## Start Quoted passage

# going to spray a ceiling



## joepro0000 (Jun 14, 2008)

I got to spray a grid, from black to white, and was wondering of any good tips. What I'm thinking, I got to mask off sprinker heads, and all the lighting (which is alot). Should I use plastic visqueen and tape or any better methods.

I will prime it one time, and if it looks white, I will then spray it flat white. The biggest part it masking off the lighting, which is about 50 lights plus some track lighting.

My goal - 2 guys on stilts masking, 1 spraying.


----------



## smisner50s (Jan 6, 2011)

joe tape and paper..paint will flake off of plastic and land in the wet paint your shooting..trust me.. paint cant soak in to plastic...but it can into paper.


----------



## boco (Oct 29, 2010)

Use paper on anything that could get hot, lights , ballasts, heat registers. If you have a hvlp you could just put 3" blue tape on edge of lights. If not I image you will be using a 211 tip. You get a better spray pattern with low pressure by using extra fine filters in gun and pump. For sprinklers use tin foil (works great)or sandwich bags and rubber bands.


----------



## joepro0000 (Jun 14, 2008)

## End Quoted passage
## Start Given records

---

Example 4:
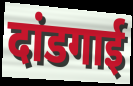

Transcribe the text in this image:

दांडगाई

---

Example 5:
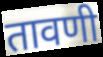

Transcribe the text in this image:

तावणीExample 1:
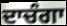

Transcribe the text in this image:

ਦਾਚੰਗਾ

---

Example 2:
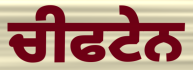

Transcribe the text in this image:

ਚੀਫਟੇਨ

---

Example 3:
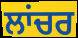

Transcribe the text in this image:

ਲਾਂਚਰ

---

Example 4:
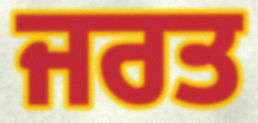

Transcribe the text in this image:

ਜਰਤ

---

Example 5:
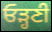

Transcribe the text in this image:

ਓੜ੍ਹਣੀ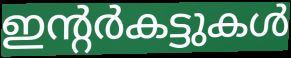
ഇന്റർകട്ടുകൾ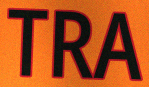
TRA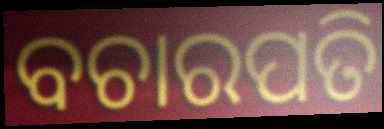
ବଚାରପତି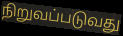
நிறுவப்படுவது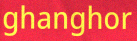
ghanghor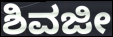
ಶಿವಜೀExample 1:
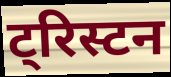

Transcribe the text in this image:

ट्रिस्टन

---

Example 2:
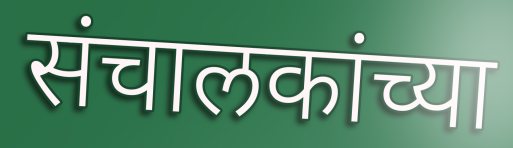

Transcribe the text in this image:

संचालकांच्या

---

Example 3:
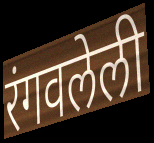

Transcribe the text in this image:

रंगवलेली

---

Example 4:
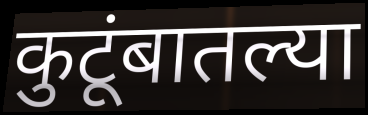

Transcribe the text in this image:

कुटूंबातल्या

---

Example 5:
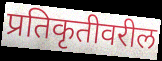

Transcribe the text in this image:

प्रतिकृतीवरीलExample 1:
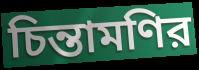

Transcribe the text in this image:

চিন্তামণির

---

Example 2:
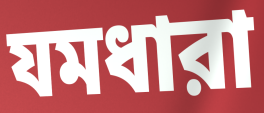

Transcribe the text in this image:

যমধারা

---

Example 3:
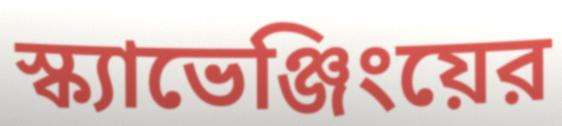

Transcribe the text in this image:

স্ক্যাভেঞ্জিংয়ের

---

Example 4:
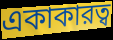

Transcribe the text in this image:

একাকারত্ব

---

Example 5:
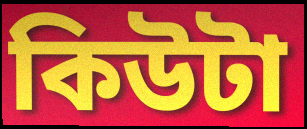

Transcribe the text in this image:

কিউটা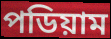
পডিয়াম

## End Given records
## Start Given records

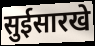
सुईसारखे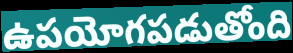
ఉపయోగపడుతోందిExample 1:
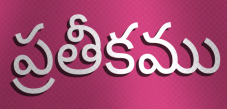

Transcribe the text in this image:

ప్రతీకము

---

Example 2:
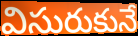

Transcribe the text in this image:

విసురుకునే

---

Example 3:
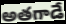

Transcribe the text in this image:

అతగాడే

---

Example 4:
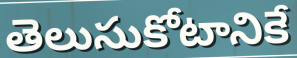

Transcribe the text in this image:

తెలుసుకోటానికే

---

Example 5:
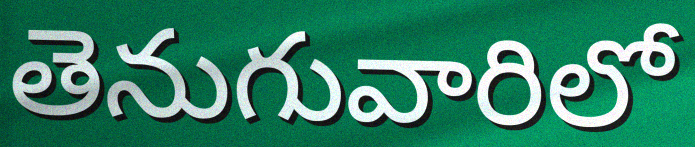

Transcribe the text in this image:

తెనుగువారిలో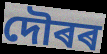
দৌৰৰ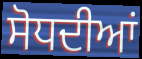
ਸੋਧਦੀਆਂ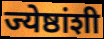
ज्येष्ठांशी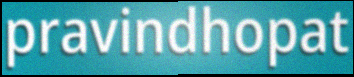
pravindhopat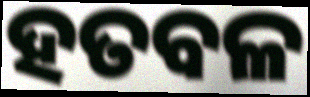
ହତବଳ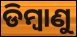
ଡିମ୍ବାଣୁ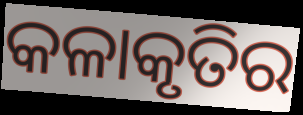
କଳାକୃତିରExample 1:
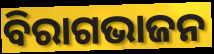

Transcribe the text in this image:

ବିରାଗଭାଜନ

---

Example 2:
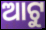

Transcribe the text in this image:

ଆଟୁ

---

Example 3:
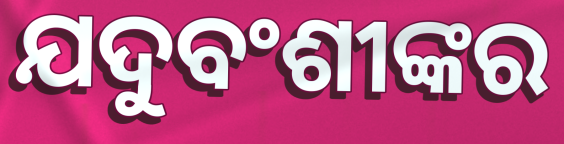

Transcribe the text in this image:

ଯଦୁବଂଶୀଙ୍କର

## End Given records

Task:
Write the next part of the forum thread about spraying a ceiling grid white, picking up right after its last line. These records were taken from a separate source.

Exercise result:
we used the masking machine, white tape with plastic, covered up everything in 1hr, and 2 coats of primer about 1 hr each, and it was done! Wow!


----------



## silverstilts (Oct 15, 2008)

smisner50s said:


> joe tape and paper..paint will flake off of plastic and land in the wet paint your shooting..trust me.. paint cant soak in to plastic...but it can into paper.


Buy the flake resistant masking film on a roll, even dried up mud from knockdown will stick and no problems. Paper gets to soggy.


----------



## 2buckcanuck (Jul 9, 2010)

use or save the cardboard roll from the rolls of poly you buy. you can cut the roll down to 5 or 6 inch lengths, and stick them on the sprinkler heads. they fit nice and snug over them. Dumb little piece of advice but it's quick and it works .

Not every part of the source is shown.